• _RECORDED INFORMATION_:
*** Begin section ***
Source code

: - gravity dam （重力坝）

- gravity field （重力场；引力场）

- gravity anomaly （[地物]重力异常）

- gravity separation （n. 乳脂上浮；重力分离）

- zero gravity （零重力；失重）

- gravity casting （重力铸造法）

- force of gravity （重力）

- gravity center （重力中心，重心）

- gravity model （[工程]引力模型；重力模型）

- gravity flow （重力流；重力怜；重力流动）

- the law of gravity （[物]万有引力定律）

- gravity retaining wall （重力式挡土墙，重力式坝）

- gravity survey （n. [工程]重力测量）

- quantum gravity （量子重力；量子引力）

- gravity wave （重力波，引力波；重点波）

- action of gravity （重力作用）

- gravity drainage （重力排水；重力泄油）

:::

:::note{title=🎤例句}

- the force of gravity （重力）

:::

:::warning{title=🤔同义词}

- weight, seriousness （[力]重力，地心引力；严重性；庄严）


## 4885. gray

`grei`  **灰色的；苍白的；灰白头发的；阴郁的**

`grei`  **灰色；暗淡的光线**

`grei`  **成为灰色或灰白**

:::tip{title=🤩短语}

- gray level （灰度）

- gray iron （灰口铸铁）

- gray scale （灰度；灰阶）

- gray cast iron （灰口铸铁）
*** End section ***
• _PROMPT_: Exactly as shown above, write out all the records.

• _ANSWER TO THIS TASK_:
Source code

: - gravity dam （重力坝）

- gravity field （重力场；引力场）

- gravity anomaly （[地物]重力异常）

- gravity separation （n. 乳脂上浮；重力分离）

- zero gravity （零重力；失重）

- gravity casting （重力铸造法）

- force of gravity （重力）

- gravity center （重力中心，重心）

- gravity model （[工程]引力模型；重力模型）

- gravity flow （重力流；重力怜；重力流动）

- the law of gravity （[物]万有引力定律）

- gravity retaining wall （重力式挡土墙，重力式坝）

- gravity survey （n. [工程]重力测量）

- quantum gravity （量子重力；量子引力）

- gravity wave （重力波，引力波；重点波）

- action of gravity （重力作用）

- gravity drainage （重力排水；重力泄油）

:::

:::note{title=🎤例句}

- the force of gravity （重力）

:::

:::warning{title=🤔同义词}

- weight, seriousness （[力]重力，地心引力；严重性；庄严）


## 4885. gray

`grei`  **灰色的；苍白的；灰白头发的；阴郁的**

`grei`  **灰色；暗淡的光线**

`grei`  **成为灰色或灰白**

:::tip{title=🤩短语}

- gray level （灰度）

- gray iron （灰口铸铁）

- gray scale （灰度；灰阶）

- gray cast iron （灰口铸铁）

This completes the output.